La maggioranza si schiera per l'astensione al referendum. Ira delle opposizioni
Tajani: "È una scelta politica". Magi-Landini: "Vergognoso"

La maggioranza si schiera sull’astensione in vista dei referendum dell’8 e 9 giugno. Un “astensionismo politico”, lo definisce il vicepremier Antonio Tajani visto che “non condividiamo la proposta referendaria”. Essendoci il quorum, e diversamente dalle elezioni politiche, ragiona il ministro, “non andare a votare è una scelta politica, non di disinteresse nei confronti degli argomenti”. Si tratta della stessa indicazione che, secondo quanto viene riferito, sarebbe stata data da Fratelli d’Italia, in un dossier di approfondimento in materia per i parlamentari. E la linea della non partecipazione al voto, secondo fonti leghiste, è quella scelta anche dal partito di Salvini.
Ma l’invito di andare al mare anziché alle urne fa gridare allo scandalo le opposizioni e i comitati referendari. Un invito “vergognoso e illiberale”, lo definisce il segretario di +Europa, Riccardo Magi, promotore del referendum sulla cittadinanza. Per il segretario della Cgil Maurizio Landini, promotore di quelli sul lavoro, è una scelta “grave e pericolosa”. “Tanto più – aggiunge – dopo che il presidente della Repubblica ha ricordato come il voto e la partecipazione politica siano l’essenza della nostra democrazia”. Parole alle quali replica il presidente della commissione Affari Costituzionali del Senato, Alberto Balboni (FdI) che invita il leader sindacale a prendere “lezioni di diritto Costituzionale” argomentando che nella Carta “si prevede che sia pienamente legittima la scelta dell’astensione”.
La destra “getta la maschera” senza “avere il coraggio di criticare nel merito i quesiti anziché affossarli con la mancata partecipazione”, dice dal Pd Marco Sarracino mentre la segretaria Dem Elly Schlein torna a chiamare alla partecipazione. “Quando i politici, addirittura i responsabili del governo – attacca Giuseppe Conte – invitano i cittadini a non votare, significa che vogliono aggravare le condizioni già malmesse dalla nostra democrazia”. Da Avs con Nicola Fratoianni arriva un “contro appello” agli elettori del centrodestra: “non ascoltateli”.
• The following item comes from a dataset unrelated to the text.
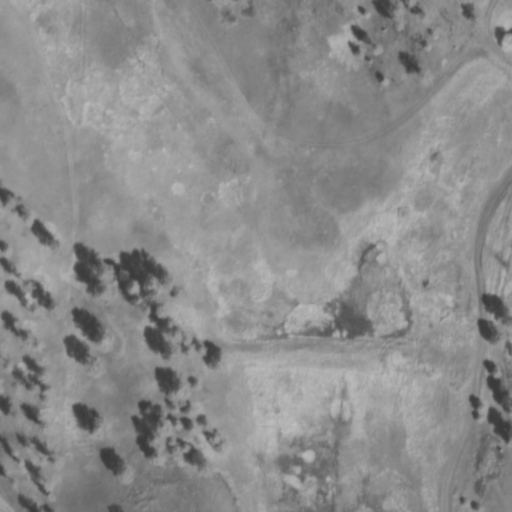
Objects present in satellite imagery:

Certo è che con la maggioranza compatta sulla non partecipazione al voto è chiaro che l’ipotesi del raggiungimento del 50% più uno dei votanti sembra piuttosto complicata. “Ho l’impressione che il quorum non si farà neanche con il binocolo”, diceva nei giorni scorsi il leader di Iv, Matteo Renzi, che, pure contrario ai quesiti sul jobs act, ha invitato ad andare a votare no sul lavoro e fatto sapere che voterà sì a quello sulla cittadinanza. Nella maggioranza, invece, a non seguire la linea dell’astensione è Noi Moderati, che però preannuncia 5 no. Si tratta, dice Maurizio Lupi, di proposte sul lavoro “fatte con il paraocchi ideologico” mentre sulla cittadinanza “riteniamo che 10 anni siano un tempo ragionevole per ottenerla” per cui “voteremo convintamente 5 no”. La partita del quorum è complicata anche dalla data: l’8 e il 9 giugno in corrispondenza del secondo turno delle amministrative. Motivo per cui Pd ed M5s negli emendamenti depositati al decreto in materia in discussione alla Camera provano a riproporre l’abbinamento al primo turno. Intanto, dopo che i referendari hanno protestato davanti alla Rai vestiti da fantasmi per chiedere più copertura mediatica, arriva un richiamo dell’Agcom. L’Autorità, infatti, ha invitato “tutte le emittenti a dedicare un adeguato spazio informativo sulle questioni sottoposte a voto popolare”.